EXCERPTED TEXT Block Start

It might work, but - when the 555 output is high, current id flowing through *both* resistors. The diode and transistor effectively "short out" the red LED to keep it from illuminating, but they do not open the current path through its resistor; in fact, they increase its current above what it is when the red LED is on. This will shorten battery life significantly.

There is a better 1-transistor way, but it is buried in my old posts. I'll try to find it.

ak

 

That circuit is inefficient because current flows even when the LED is off. You could simplify it and eliminate the diode if all you want to do is switch a load on and off.

 

That circuit is inefficient because current flows even when the LED is off. You could simplify it and eliminate the diode if all you want to do is switch a load on and off.

Post #1, the two LEDs toggle, and both currents exceed a 555 output capability.

EXCERPTED TEXT Block End
RECORDS Block Start

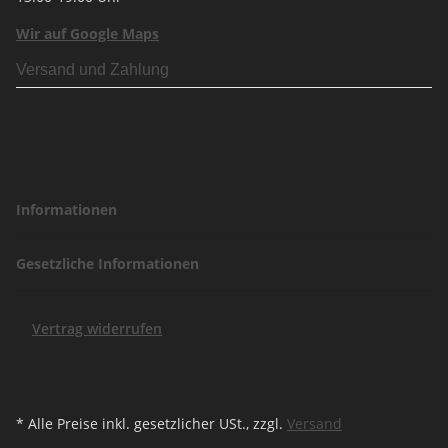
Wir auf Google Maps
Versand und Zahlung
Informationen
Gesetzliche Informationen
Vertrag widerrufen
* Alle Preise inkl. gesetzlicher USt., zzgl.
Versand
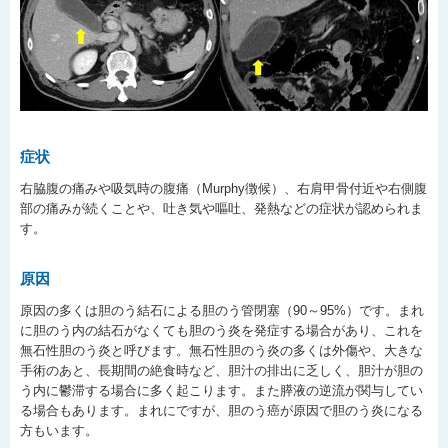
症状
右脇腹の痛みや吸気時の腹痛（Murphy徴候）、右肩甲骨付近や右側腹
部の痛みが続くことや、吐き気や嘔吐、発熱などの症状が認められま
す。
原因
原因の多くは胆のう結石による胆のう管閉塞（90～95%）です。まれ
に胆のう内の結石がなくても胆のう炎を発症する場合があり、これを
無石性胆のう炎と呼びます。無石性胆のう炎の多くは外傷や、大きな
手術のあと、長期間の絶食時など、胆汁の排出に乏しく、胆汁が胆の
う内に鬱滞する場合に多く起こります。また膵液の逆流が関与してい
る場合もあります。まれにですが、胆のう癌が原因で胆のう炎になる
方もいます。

RECORDS Block End
RECORDS Block Start

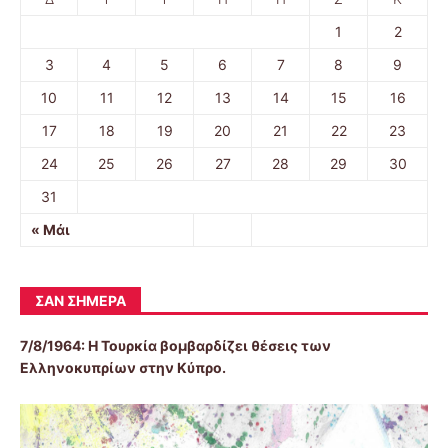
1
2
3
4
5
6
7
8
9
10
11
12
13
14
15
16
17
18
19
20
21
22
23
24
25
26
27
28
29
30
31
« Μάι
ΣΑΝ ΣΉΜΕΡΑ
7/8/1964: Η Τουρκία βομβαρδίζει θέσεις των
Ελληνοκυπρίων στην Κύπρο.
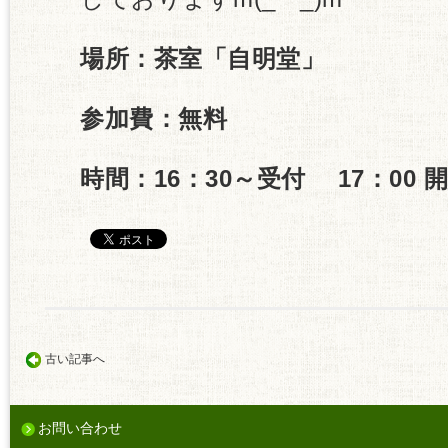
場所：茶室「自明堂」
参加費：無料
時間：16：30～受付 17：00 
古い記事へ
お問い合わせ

RECORDS Block End

= JOB A =
Transcribe the passage of the 555 LED thread starting at "It might work, but" and ending at "battery life significantly.".
= JOB B =
List every circuit component named in the first paragraph of the 555 LED thread.
= JOB C =
In the 555 LED thread, what does the final post say both LED currents exceed?

= ANSWER SECTION A =
It might work, but - when the 555 output is high, current id flowing through *both* resistors. The diode and transistor effectively "short out" the red LED to keep it from illuminating, but they do not open the current path through its resistor; in fact, they increase its current above what it is when the red LED is on. This will shorten battery life significantly.

= ANSWER SECTION B =
The 555, the resistors, the diode, the transistor, the red LED, and the battery.

= ANSWER SECTION C =
They exceed a 555 output capability.